▸ SOURCE RECORDS:

***

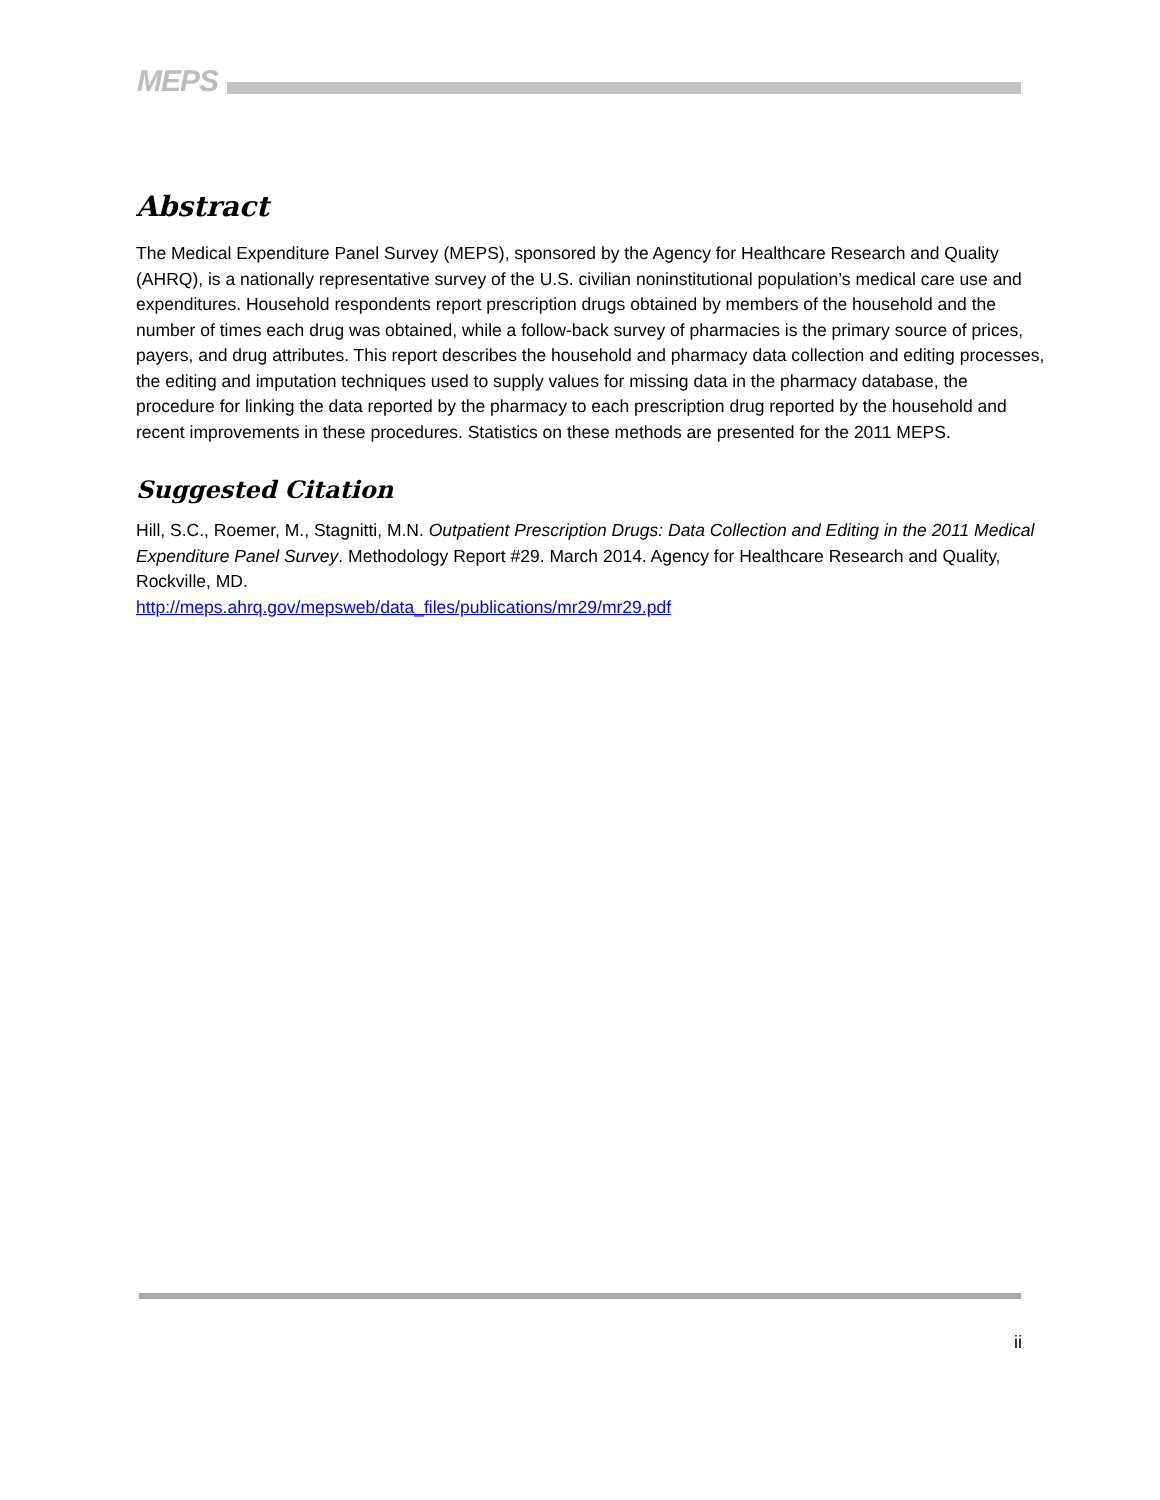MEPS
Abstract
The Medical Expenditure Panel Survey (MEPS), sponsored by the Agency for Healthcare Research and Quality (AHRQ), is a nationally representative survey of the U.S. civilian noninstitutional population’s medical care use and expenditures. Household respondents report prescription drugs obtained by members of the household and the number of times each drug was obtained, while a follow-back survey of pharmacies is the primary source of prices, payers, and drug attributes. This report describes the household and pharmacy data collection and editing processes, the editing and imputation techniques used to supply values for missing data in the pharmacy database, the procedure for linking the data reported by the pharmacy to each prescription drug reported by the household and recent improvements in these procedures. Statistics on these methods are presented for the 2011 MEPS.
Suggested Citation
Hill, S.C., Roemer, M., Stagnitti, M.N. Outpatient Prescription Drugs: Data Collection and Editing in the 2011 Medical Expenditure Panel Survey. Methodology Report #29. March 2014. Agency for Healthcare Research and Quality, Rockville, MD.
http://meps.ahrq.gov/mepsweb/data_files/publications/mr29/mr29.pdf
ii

***

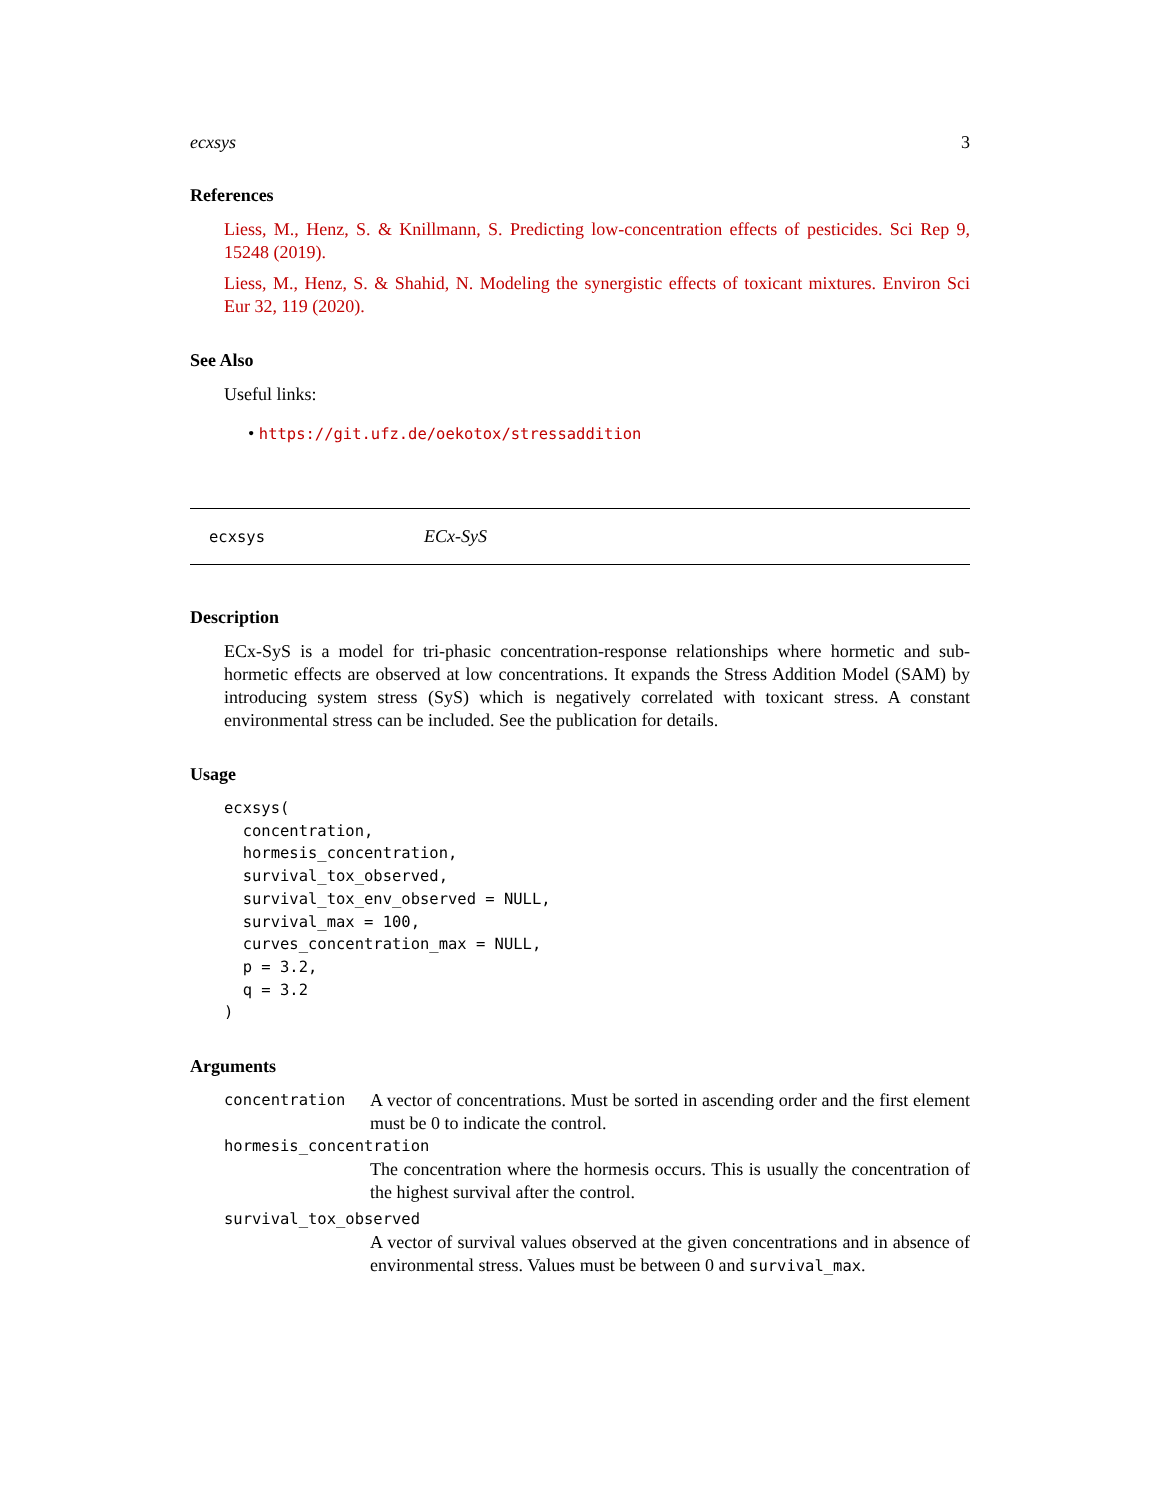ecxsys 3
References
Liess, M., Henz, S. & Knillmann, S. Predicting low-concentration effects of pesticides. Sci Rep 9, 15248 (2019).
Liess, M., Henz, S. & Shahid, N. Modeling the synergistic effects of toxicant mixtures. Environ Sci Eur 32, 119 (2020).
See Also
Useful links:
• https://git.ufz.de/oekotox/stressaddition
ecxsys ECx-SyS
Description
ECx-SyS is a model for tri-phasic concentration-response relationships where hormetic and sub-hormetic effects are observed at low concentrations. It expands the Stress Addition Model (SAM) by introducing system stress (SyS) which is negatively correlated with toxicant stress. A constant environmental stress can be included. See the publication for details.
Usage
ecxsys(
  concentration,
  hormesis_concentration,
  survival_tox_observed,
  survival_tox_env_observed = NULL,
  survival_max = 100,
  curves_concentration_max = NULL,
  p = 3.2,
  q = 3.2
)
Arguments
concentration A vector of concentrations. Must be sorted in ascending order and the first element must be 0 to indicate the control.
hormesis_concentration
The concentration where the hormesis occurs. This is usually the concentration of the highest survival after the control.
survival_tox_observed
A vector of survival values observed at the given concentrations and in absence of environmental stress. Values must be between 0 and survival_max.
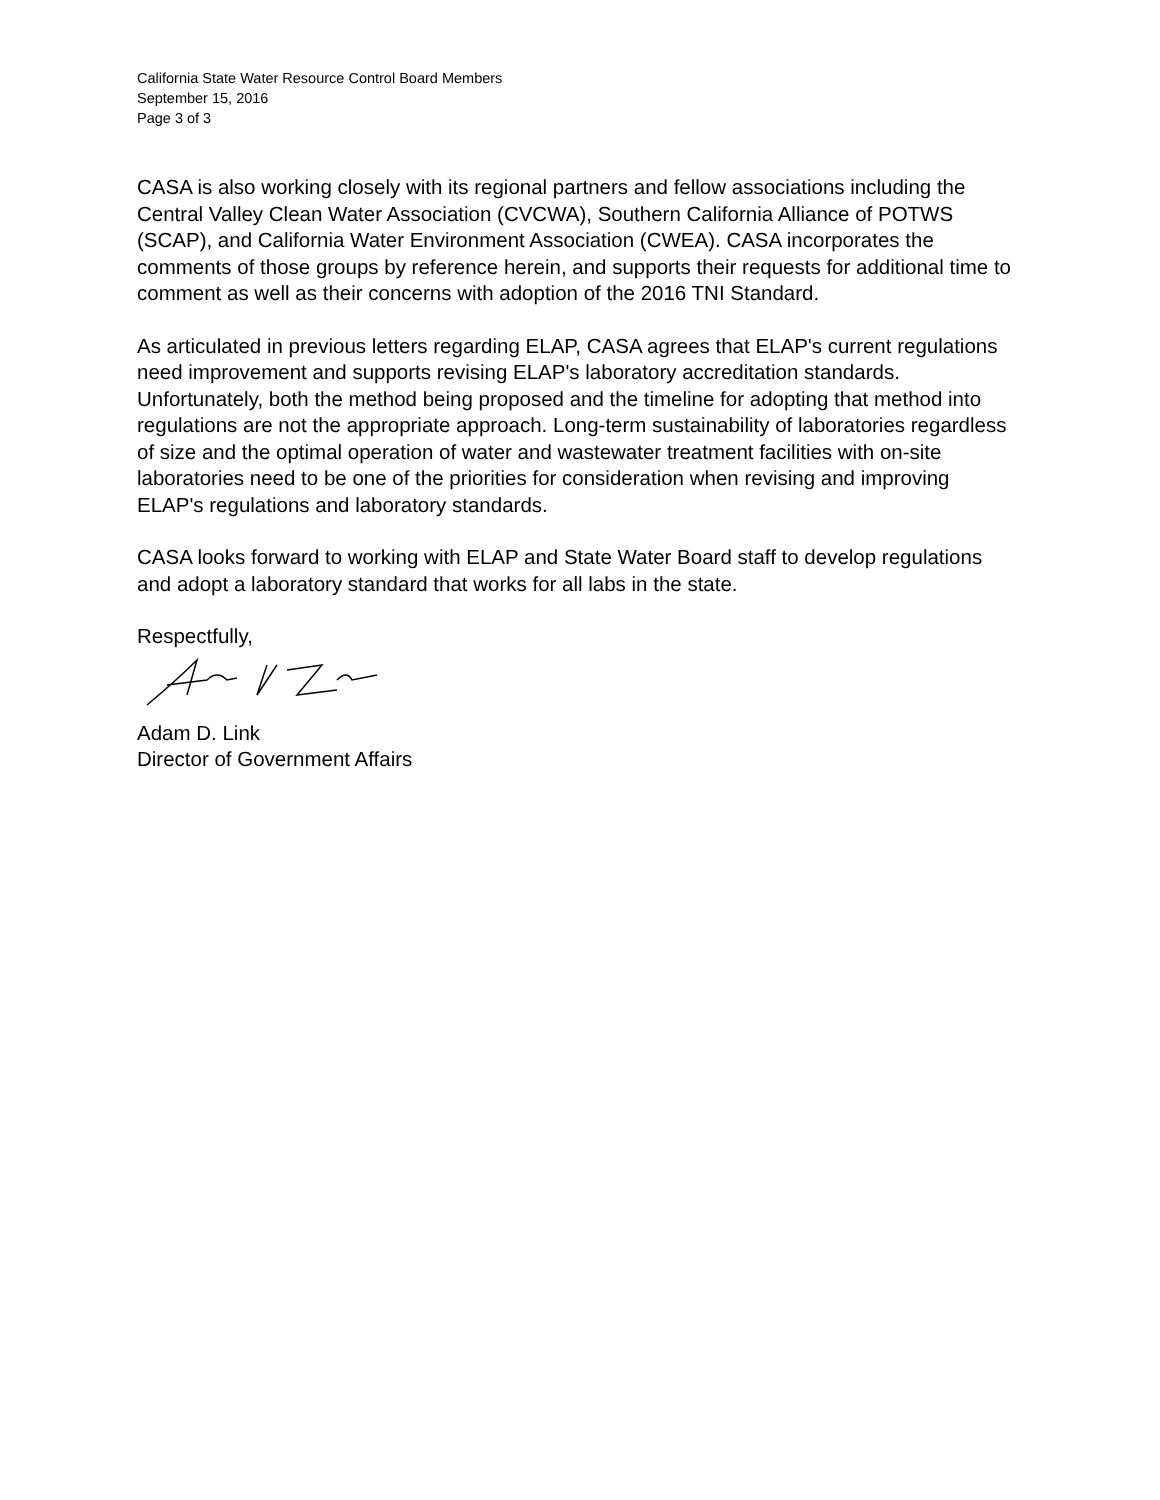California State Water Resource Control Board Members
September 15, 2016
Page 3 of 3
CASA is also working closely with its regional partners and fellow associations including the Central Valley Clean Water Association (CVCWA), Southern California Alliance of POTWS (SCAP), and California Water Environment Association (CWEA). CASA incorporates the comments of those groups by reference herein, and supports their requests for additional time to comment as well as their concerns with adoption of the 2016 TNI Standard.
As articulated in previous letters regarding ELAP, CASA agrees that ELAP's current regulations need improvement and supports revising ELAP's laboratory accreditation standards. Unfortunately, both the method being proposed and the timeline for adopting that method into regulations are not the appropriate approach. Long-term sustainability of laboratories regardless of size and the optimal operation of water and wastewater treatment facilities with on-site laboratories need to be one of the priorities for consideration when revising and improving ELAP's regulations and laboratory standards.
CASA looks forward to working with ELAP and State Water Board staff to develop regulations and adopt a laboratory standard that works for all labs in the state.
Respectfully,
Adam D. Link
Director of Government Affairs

***

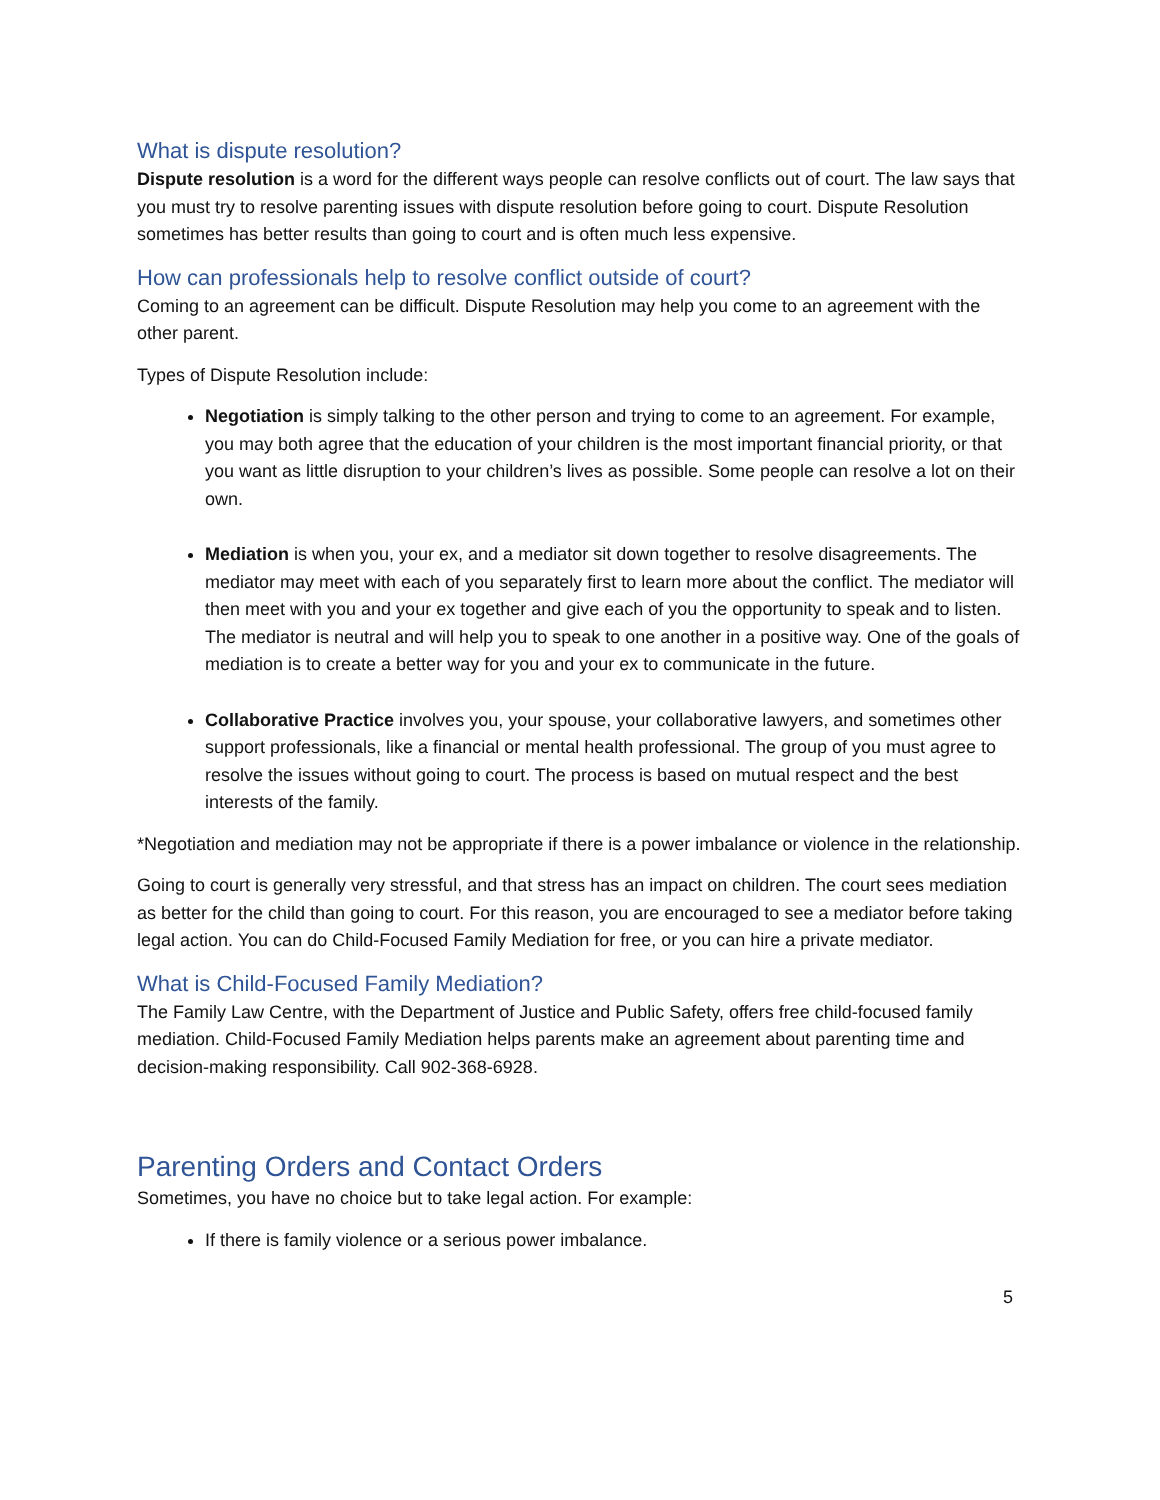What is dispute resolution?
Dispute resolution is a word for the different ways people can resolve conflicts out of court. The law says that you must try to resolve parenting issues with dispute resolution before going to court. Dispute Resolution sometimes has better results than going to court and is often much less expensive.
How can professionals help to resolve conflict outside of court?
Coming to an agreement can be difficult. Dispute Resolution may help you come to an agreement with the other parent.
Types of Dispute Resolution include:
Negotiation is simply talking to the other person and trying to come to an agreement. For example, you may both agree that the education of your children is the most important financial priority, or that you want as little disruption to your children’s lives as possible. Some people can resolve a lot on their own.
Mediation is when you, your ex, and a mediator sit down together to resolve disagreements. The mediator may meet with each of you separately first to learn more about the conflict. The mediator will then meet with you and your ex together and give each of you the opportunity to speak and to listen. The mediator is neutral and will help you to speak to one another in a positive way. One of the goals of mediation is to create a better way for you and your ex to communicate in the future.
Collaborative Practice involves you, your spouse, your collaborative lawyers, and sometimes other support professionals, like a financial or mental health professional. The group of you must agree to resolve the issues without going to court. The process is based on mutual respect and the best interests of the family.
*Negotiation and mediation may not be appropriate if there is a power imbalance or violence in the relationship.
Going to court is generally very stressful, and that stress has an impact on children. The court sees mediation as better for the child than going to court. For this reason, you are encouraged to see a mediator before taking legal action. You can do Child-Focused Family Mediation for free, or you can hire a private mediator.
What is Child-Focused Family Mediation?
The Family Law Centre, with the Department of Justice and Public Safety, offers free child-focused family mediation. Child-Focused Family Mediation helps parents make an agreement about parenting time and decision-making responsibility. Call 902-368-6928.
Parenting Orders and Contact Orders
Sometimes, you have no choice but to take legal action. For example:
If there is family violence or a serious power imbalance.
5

***

▸ WORK INSTRUCTION:
When a line in the data above contains the string "ELAP", copy that line.

▸ THE COMPLETED TASK:
As articulated in previous letters regarding ELAP, CASA agrees that ELAP's current regulations need improvement and supports revising ELAP's laboratory accreditation standards. Unfortunately, both the method being proposed and the timeline for adopting that method into regulations are not the appropriate approach. Long-term sustainability of laboratories regardless of size and the optimal operation of water and wastewater treatment facilities with on-site laboratories need to be one of the priorities for consideration when revising and improving ELAP's regulations and laboratory standards.
CASA looks forward to working with ELAP and State Water Board staff to develop regulations and adopt a laboratory standard that works for all labs in the state.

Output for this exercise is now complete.